Ayrıca, çok tartışılan bir davranışa daha imza atmıştır. Beyaz Saray, İspanyolcayı devlet sitesinden kaldırmıştır. 35 milyon ABD vatandaşının ana dilini devlet sitesinden kaldırması hem İspanyolca konuşan kendi vatandaşları arasın da, hem de İspanya hükümeti ve vatandaşları tarafından tepkiyle karşılanmıştır. İspanya hükümeti, bu konunun ABD'nin iç işi olmakla birlikte kültürel açıdan ve İspanyolca konuşan 35 milyon ABD vatandaşı açısından üzücü ve pratik olmayacağını, dünya da İspanyolca konuşan 22 ülkeyi de ilgilendirdiğini belirtmiştir.

***

Trump, ABD'nin önemli uluslararası ticaret ve siyaset anlaşmalarından biri olan ve Çin'in nüfuz bölgesine girmeyi amaçlayan, Çin'in yayılmasını da önleyecek, Trans Atlantik Ticaret Anlaşmasından çekilmeyi sağlayan kararnameyi 23 Ocakta imzalamıştır. Bu anlaşma Asya-Pasifik te, 800 milyon nüfuslu, dünya ekonomisinin yüzde 40'nı sağlayan, 12 ülkeyi kapsamaktadır. Bu anlaşma, 3 Şubat 2016 da Obama tarafından imzalanmış olup henüz yürürlüğe girmemiştir. ABD, Japonya, Malezya, Singapur, Vietnam, Bruney, Peru, Yeni Zelanda, Meksika, Kanada, Avustralya ve Şili bu anlaşmanın üyeleridir. Trump'ın bu anlaşmayı iptal etmesinin en büyük gerekçesi, ABD'de ciddi boyutlara ulaşan işsizliği önlemek ve Amerikan şirketlerini istihdam yaratmak amacıyla ülke içinde üretim yapmaya zorlamaktır. Ayrıca yapılan hesaplamalar da, ABD bu anlaşma yürürlüğe girseydi 15 yıl sonra, iç milli brüt hasılasının yüzde 0.15, ihracatının da yüzde 1 gibi önemsiz bir artış sağlayacağı gerçeği de rol oynamış olabilir. Trump'ın listesinde 2013 yılından bu tarafa ABD-AB arasın da müzakere edilen serbest ticaret anlaşmasının da bulunduğu korkusudur.

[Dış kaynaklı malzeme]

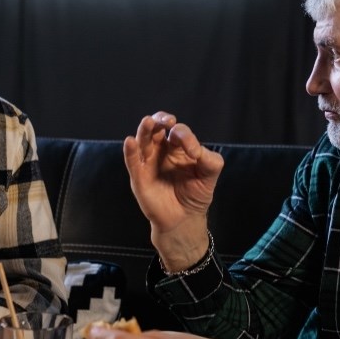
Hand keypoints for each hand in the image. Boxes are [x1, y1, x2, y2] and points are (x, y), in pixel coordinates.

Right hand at [123, 112, 224, 269]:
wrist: (185, 218)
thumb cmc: (196, 193)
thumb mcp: (210, 173)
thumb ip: (209, 158)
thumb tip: (194, 150)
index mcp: (178, 147)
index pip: (177, 132)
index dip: (184, 136)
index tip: (194, 152)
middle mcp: (161, 150)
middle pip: (155, 128)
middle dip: (160, 120)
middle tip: (168, 121)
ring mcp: (148, 162)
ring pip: (142, 140)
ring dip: (144, 129)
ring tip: (148, 122)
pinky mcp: (139, 177)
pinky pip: (132, 161)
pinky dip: (130, 151)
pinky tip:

Bu anlaşmadan çekilmesi, yüz yıllık geleneksel Amerika-Avrupa uyumunu bitirme riski olduğunu söylemek abartı olmayacaktır. İngiltere'nin 23 Haziran 2016 da halk oylamasıyla Avrupa Birliğinden ayrılma kararı Trump'ın işini kolaylaştırsa bile bu kadar risk taşıyan bir anlaşmadan çekilmeyi göze alır mı hep birlikte göreceğiz. İngiltere başbakanının haftaya yeni ABD başkanına geleneksel ilk ziyareti yapmak için ABD'ye gidecek olması gözleri bu buluşmadan çıkacak sonuçlara çevirmiştir. Trump'ın Almanya'yı gereksiz yere bir milyon mülteciyi almak ve AB'ni kendi çıkarları için kullanmakla suçlaması üzerine, Merkel'in mülteci sorunun, ABD'nin yanlış Ortadoğu politikası nedeniyle yaşandığını belirterek lafını esirgememesi, Almanya-ABD ilişkilerinin de iyi başlamadığını belirtmemiz abartılı olmayacaktır. Trump dönemi sert başladı, bu sertlik,  bakalım ne kadar devam edecek.